2. what do i major in? how could i afford college & living overseas?

i'm positive that my life will turn out fine, the way you intended it to be, Lord. but it's hard to let go & realize that your ways are not my ways, & your thoughts are not my thoughts. i'm just asking for direction & contentment knowing that i may not get the answers i want right at this very moment.

thanks to my readers in Germany! you are the acai to my smoothie.

-priscilla


Tuesday, February 3, 2015

just ignore me

do you ever wonder if we can control more than we realize? with the weather being all north pole & such it's been terrible. but one day i was just thinking, i wonder if i can convince myself that i enjoy being cold? or if i can convince myself that it's actually warm? so every morning when i got in my car & it was freezing i would do things i usually associate with happiness. like singing my favorite songs or excessively laughing. (yes, i do realize i probably looked crazy.) maybe i truly am insane like everyone says but i swear its working.
do you ever wonder if some of the "dreams" we've had actually happened? for example, in one dream i always had when i was little i would wake up & look out my window & this man would be standing in our yard. then another time i had the same dream except when i looked out the window he was standing a lot closer than before. maybe this dream sparked my strange fear of men.--we'll talk more about that another time--but now i wonder if when i woke up in my dream, i actually woke up from my sleep & there really was a creepy man watching me.....creeeepppyy
do you ever wonder if you're on a reality show but you don't know it & everyone around you are actors? yeah, me neither. goodnight.
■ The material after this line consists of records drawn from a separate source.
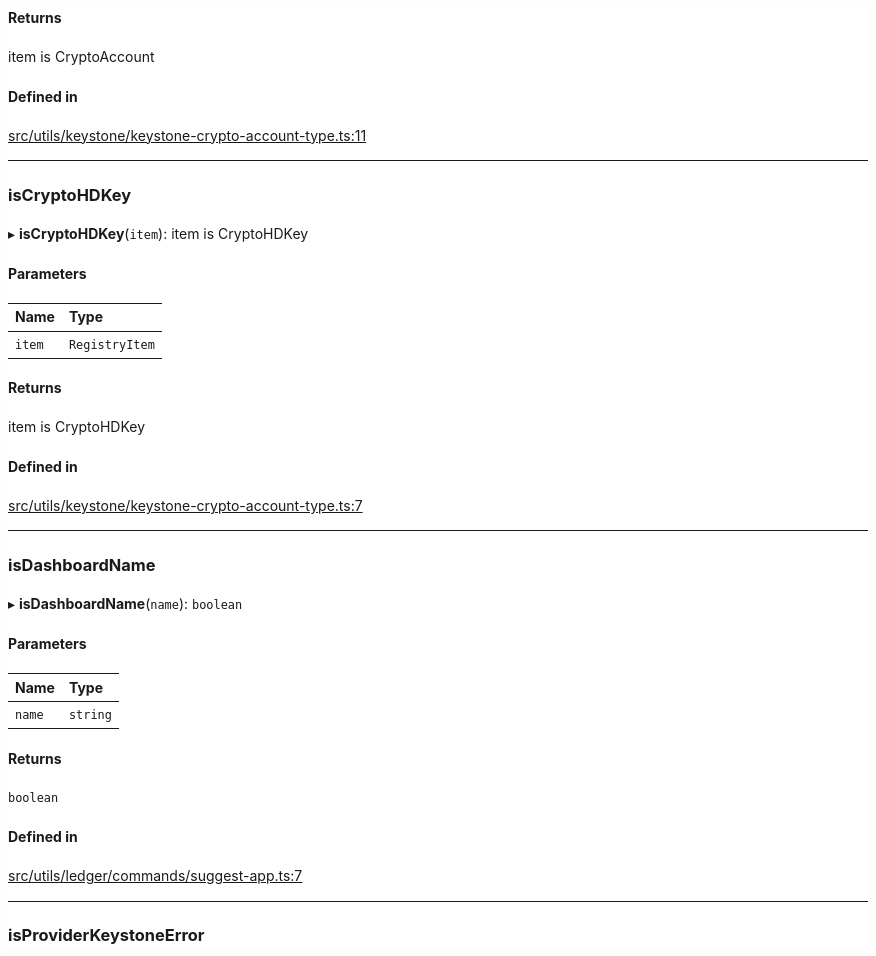 #### Returns

item is CryptoAccount

#### Defined in

[src/utils/keystone/keystone-crypto-account-type.ts:11](https://github.com/haqq-network/haqq-rn-wallet-providers/blob/7850de5/src/utils/keystone/keystone-crypto-account-type.ts#L11)

___

### isCryptoHDKey

▸ **isCryptoHDKey**(`item`): item is CryptoHDKey

#### Parameters

| Name | Type |
| :------ | :------ |
| `item` | `RegistryItem` |

#### Returns

item is CryptoHDKey

#### Defined in

[src/utils/keystone/keystone-crypto-account-type.ts:7](https://github.com/haqq-network/haqq-rn-wallet-providers/blob/7850de5/src/utils/keystone/keystone-crypto-account-type.ts#L7)

___

### isDashboardName

▸ **isDashboardName**(`name`): `boolean`

#### Parameters

| Name | Type |
| :------ | :------ |
| `name` | `string` |

#### Returns

`boolean`

#### Defined in

[src/utils/ledger/commands/suggest-app.ts:7](https://github.com/haqq-network/haqq-rn-wallet-providers/blob/7850de5/src/utils/ledger/commands/suggest-app.ts#L7)

___

### isProviderKeystoneError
shoutout to my viewers in france. i don't know where i'd be right now without you. (probs the same place i am now) peace.

-priscilla

Monday, February 2, 2015

13:31 is the same thing backwards.

i'm doing the whole "read your bible in a year" thing & i love it. before, i would just pick whatever book sounded good at the moment. or if i was in a bible study i would try to study it before we studied it. but since i'm reading it all in order i comprehend it so much better & i can actually carry on conversations giving my opinion on certain chapters.
well, i was reading in genesis & there are so many parts where i am thinking, "what the flip, why would God be okay with this, like dude this is obviously not cool." like when Abraham threw Hagar & Ishmael out because Sarah wanted it, i was so upset. & even though some of us haven't been tossed out, i think we can all relate to just not knowing. not knowing where to go from here, not knowing if someone will be here two days from now, or just not knowing why. but the cool thing about the bible is- you get the answer to all of these questions in the next chapter. i was so upset Abe threw her out & God was cool with it but then i read the next chapter & i was like oh. that's why. sorry i questioned you, God.
this is why i suggest everyone read through genesis because i swear, this happens 1,000,000 times & each time God is all Matthew 13:31 on me. ("O you of little faith, why did you doubt?") i pinky promise i hear him saying this verse in my head ERRY DAY. but being able to see in the bible how things worked out for these people who are feeling the same way i occasionally feel is so encouraging. it really just brings to light the whole, "trust in Him because he sees the bigger picture." & let's just be real, it's S00000 much easier to have faith in God. I hate worrying.